Corey Richards

Personal information
- Full name: Corey John Richards
- Born: 25 August 1975 (age 50) Camden, New South Wales, Australia
- Batting: Right-handed
- Bowling: Right-arm medium
- Role: Batsman

Domestic team information
- 1995/96–2005/06: New South Wales
- 1999–2006: Scotland

Career statistics
| Competition | First-class | List A |
| Matches | 55 | 81 |
| Runs scored | 2,953 | 2,176 |
| Batting average | 31.41 | 32.47 |
| 100s/50s | 7/15 | 3/12 |
| Top score | 164 | 151 |
| Balls bowled | 84 | 177 |
| Wickets | 0 | 3 |
| Bowling average | – | 40.66 |
| 5 wickets in innings | – | 0 |
| 10 wickets in match | – | 0 |
| Best bowling | – | 2/12 |
| Catches/stumpings | 27/– | 36/– |
- Source: CricInfo, 4 December 2007

= Corey Richards =

Australian cricketer (born 1975)

Corey John Richards (born 25 August 1975) is a former Australian first-class cricketer. He was born at Camden, New South Wales in 1975.

== Career ==
In 1995–96 Richards made his first-class debut for New South Wales and was relied upon as a solid top-order batsman when he won the NSW Player of the Year award in 1998–99. A poor season in 2002–03 saw him dropped from the state side.

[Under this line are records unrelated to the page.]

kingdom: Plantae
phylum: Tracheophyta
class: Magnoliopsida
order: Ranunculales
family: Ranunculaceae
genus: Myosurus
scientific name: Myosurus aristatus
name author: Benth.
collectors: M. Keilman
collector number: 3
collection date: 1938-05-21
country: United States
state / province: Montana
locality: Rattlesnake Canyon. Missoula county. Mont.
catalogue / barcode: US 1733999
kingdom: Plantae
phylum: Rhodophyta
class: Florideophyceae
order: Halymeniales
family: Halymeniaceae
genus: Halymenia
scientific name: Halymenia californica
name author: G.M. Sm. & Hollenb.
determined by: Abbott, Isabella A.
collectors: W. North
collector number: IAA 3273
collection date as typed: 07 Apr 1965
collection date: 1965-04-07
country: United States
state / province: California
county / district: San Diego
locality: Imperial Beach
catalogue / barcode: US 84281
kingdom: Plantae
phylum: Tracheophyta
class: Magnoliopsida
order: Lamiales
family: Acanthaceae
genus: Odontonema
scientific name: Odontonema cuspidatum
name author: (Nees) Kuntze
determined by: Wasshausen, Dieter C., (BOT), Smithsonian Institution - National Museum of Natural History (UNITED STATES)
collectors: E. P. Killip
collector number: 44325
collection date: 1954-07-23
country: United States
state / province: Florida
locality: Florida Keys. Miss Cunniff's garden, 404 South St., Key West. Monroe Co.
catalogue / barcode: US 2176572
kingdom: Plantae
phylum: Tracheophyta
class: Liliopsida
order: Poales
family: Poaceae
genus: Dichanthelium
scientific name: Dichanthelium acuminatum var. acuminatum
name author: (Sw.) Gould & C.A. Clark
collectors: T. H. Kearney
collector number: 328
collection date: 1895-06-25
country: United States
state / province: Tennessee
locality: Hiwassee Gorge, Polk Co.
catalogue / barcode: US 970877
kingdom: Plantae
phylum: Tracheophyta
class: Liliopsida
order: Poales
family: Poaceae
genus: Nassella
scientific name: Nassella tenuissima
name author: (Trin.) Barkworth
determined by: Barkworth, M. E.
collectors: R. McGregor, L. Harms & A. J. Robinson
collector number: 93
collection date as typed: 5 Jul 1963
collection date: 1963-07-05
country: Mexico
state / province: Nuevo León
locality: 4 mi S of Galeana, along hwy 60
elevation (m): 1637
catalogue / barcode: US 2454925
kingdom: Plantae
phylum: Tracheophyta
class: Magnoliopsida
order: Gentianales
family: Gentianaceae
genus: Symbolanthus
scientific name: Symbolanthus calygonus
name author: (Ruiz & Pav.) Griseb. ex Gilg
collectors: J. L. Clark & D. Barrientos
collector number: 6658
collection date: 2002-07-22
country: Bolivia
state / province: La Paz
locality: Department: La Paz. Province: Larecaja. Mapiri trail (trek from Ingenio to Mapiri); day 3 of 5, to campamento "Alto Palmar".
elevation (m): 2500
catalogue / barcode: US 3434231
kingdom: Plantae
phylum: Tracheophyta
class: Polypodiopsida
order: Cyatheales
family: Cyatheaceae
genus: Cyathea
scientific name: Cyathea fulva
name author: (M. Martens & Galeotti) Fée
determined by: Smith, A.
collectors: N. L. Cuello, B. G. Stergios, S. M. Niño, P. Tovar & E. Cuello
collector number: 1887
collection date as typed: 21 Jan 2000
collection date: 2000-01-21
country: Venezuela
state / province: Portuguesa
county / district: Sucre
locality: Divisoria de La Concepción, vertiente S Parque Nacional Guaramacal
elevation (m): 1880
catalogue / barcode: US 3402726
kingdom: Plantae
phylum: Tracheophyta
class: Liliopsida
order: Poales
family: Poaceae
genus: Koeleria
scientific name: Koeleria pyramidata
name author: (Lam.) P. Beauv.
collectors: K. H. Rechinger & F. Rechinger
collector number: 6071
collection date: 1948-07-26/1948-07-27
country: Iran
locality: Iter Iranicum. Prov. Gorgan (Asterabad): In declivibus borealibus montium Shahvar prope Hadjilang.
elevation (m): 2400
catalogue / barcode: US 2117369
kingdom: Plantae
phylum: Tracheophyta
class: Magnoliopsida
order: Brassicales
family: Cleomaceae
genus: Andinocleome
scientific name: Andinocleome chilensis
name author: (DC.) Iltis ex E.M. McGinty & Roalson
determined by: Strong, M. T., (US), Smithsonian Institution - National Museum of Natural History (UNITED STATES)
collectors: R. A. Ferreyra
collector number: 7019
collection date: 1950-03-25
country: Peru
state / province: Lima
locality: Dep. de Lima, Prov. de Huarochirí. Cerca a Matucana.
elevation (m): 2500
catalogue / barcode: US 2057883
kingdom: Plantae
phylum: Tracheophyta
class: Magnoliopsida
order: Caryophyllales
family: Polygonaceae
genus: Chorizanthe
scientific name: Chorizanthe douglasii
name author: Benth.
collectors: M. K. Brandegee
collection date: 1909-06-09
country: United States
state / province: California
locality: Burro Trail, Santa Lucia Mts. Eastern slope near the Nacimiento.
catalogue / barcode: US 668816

In the 2005–06 season, the 30-year-old Richards received a surprise call up to the New South Wales squad and returned in both ING Cup and Pura Cup matches. His performances were average at best, with a top score of 62 in the ING Cup competition so far.

Richards made his List A debut in the 1996–97 English season and made his last appearance in 2006 for the Scotland.